Along with overall GDP growth targets, the government is now focusing on raising the income of the country's population with a current goal to double per-capita income from those recorded in 2010 by 2020.

In an effort to expand the safety net for those in poverty, the Chinese Government raised the poverty threshold to 2,300-yuan ($374) annual net income of farmers in 2011, a 92-percent increase from the standard set in 2009 at 1,196 yuan ($194).

As per the new standard, an estimated 128 million rural residents were living in poverty at the end of 2011, accounting for 13.4 percent of the total rural population.

"The previous poverty line underestimated the number of poor people in rural China," said Wang Sangui, a professor at the School of Agricultural Economics and Rural Development of the Beijing-based Renmin University of China. "Only 2.8 percent of the rural population was officially considered poor, which was lower than many developed countries such as the United States, which has a poverty rate of about 15 percent."

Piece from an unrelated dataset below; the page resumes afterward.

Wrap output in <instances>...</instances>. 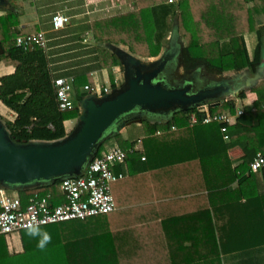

Wang believes the new poverty standard better reflects the situation in China and will bring more resources to poverty-stricken regions.

In the following two years, China further lowered its population living under the state poverty line of 2,300 yuan per capita a year to 82.49 million by the end of 2013, according to LGOPAD figures.

A lasting battle

In a teleconference on October 17 last year, the country's first Poverty Relief Day, Chinese President Xi Jinping pledged to make continued efforts to fight poverty. He asked authorities to mobilize all social forces to join the war against poverty, as the most arduous task in building a well-off society is raising the poor out of poverty.

China should continue innovating and take differentiated and targeted steps to deliver more people from hunger, Xi said.

Although some 660 million people were lifted out of poverty between 1978 and 2010, some 82.49 million people remain in poverty in rural areas as of the end of 2013, according to official data.

Zheng Wenkai, Deputy Director of the LGOPAD, said at a press conference in Beijing that poverty is still a salient problem in China.

"As of the end of 2013, demographically, 82.49 million people are still trapped in poverty according to China's poverty line, and 200 million according to the international one," he said.